Open Tobski opened 2 years ago

Tobski commented 2 years ago

As of the 1.3.210 Vulkan spec update, Vulkan clarified that not writing to the FragDepth built-in is undefined behavior - undefined values can lead to undefined behavior, so the difference is somewhat moot.

However, GLSL states:

If a shader statically assigns a value to gl_FragDepth, and there is an execution path through the shader that does not set gl_FragDepth, then the value of the fragment’s depth may be undefined for executions of the shader that take that path. That is, if the set of linked fragment shaders statically contain a write to gl_FragDepth, then it is responsible for always writing it.

Which seems to intend that there's no potential for crashes.

In order to reconcile this, GLSLang should initialise the value of gl_FragDepth any time gl_FragDepth is declared, when generating SPIR-V. Initializing it to gl_FragCoord.z is likely the safest choice, as this is most likely what developers intend when writing such code.

greg-lunarg commented 2 years ago

if the set of linked fragment shaders statically contain a write to gl_FragDepth, then it is responsible for always writing it.
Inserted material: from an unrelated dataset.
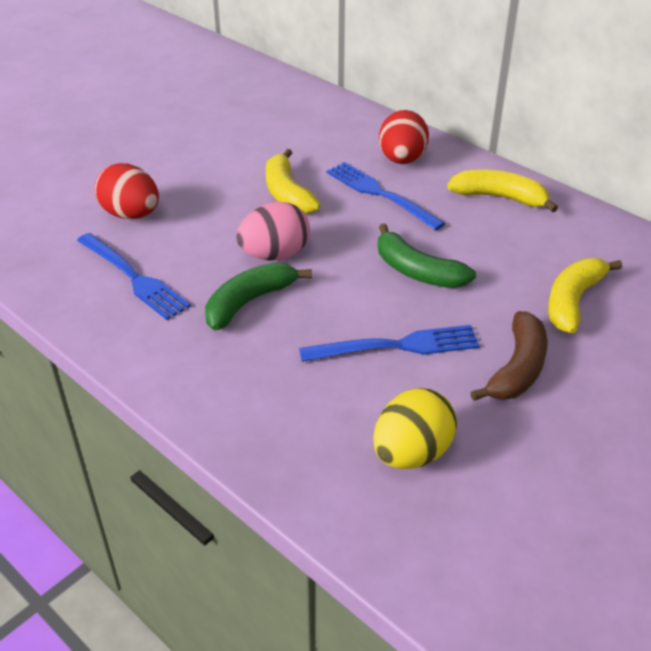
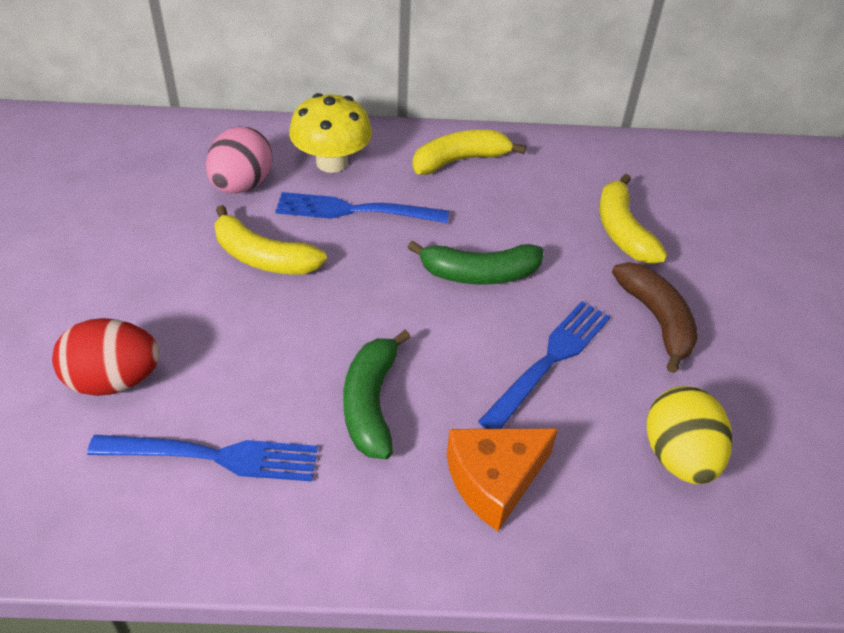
camera: 45 degrees left, 5 degrees up
(268, 385) = (494, 480): none -> orange cheese
(275, 255) = (333, 334): pink egg -> pink egg (242, 185)
(402, 160) = (332, 162): red egg -> yellow mushroom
By my reading, "it" is the set of linked fragment shaders, not glslangValidator. This section seems to me to put the burden on the shader author, not glslangValidator, and so does not seem to be requiring glslangValidator to initialize gl_FragDepth.

Am I misunderstanding this? Please explain.

Tobski commented 2 years ago

The bit that is ambiguous is that GLSL/GL suggest that there's no chance of things blowing up with that undefined value; something that can happen with Vulkan at the SPIR-V level. So the same shader on GL would just result in surprise values showing up, whereas in Vulkan it can explode unless we code defensively in glslang.